### [REQUIRED ACTION]
Among the entries, which lines carry the string "click"? Copy every one.

### [AVAILABLE DATA]
*** Block opens ***

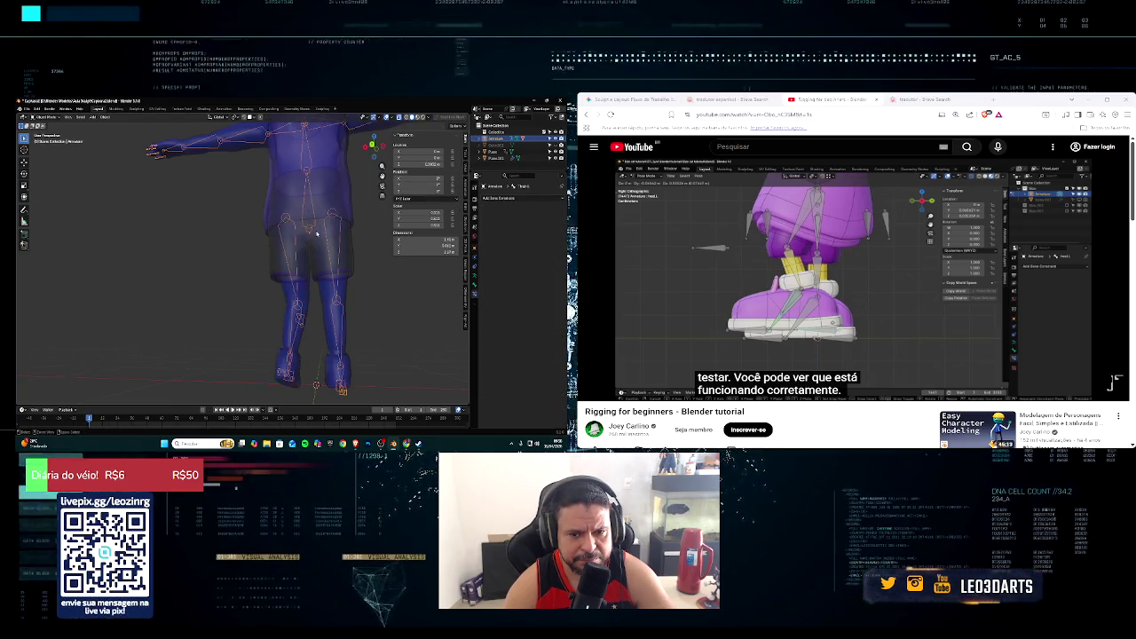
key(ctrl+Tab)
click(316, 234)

*** Block closes ***
*** Block opens ***

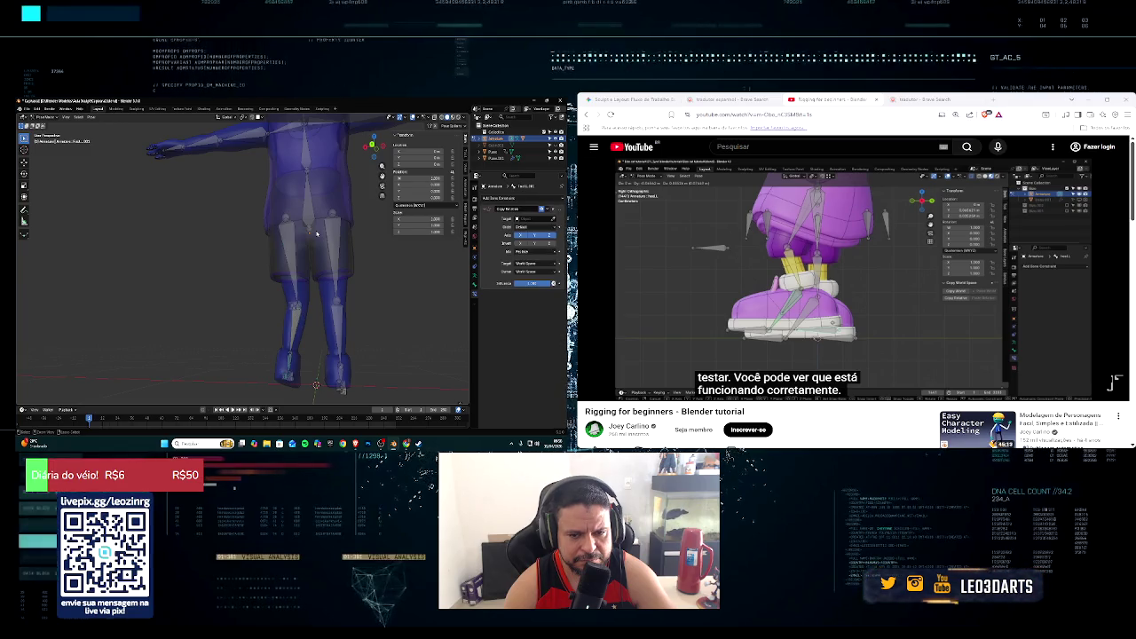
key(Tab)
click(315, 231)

*** Block closes ***
*** Block opens ***

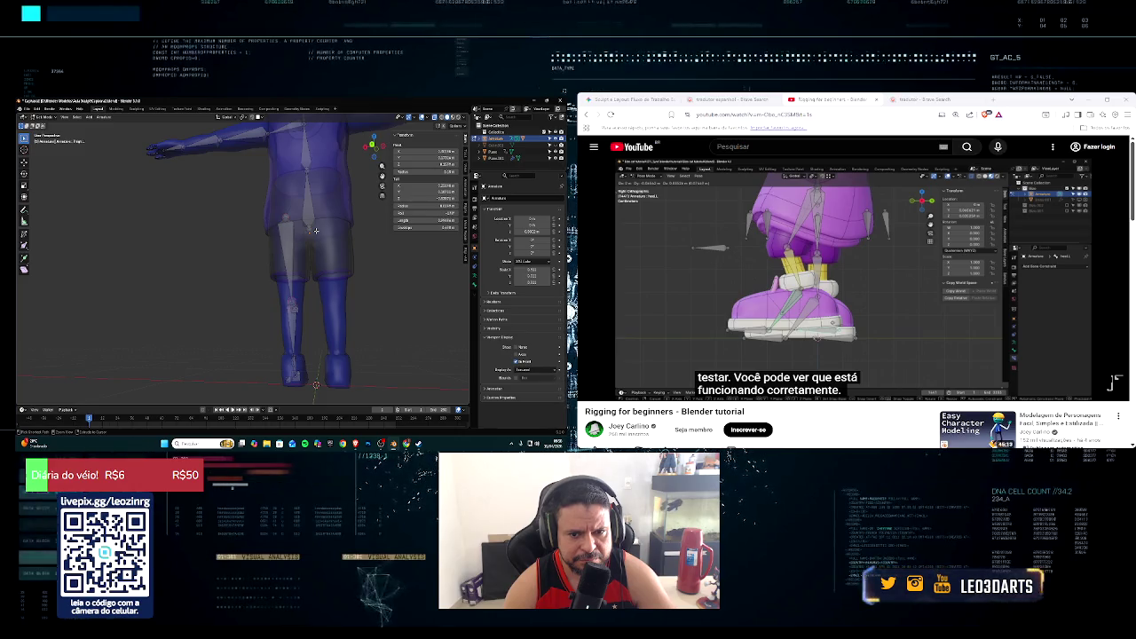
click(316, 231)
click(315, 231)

*** Block closes ***

### [WRITTEN ANSWER]
click(316, 234)
click(315, 231)
click(316, 231)
click(315, 231)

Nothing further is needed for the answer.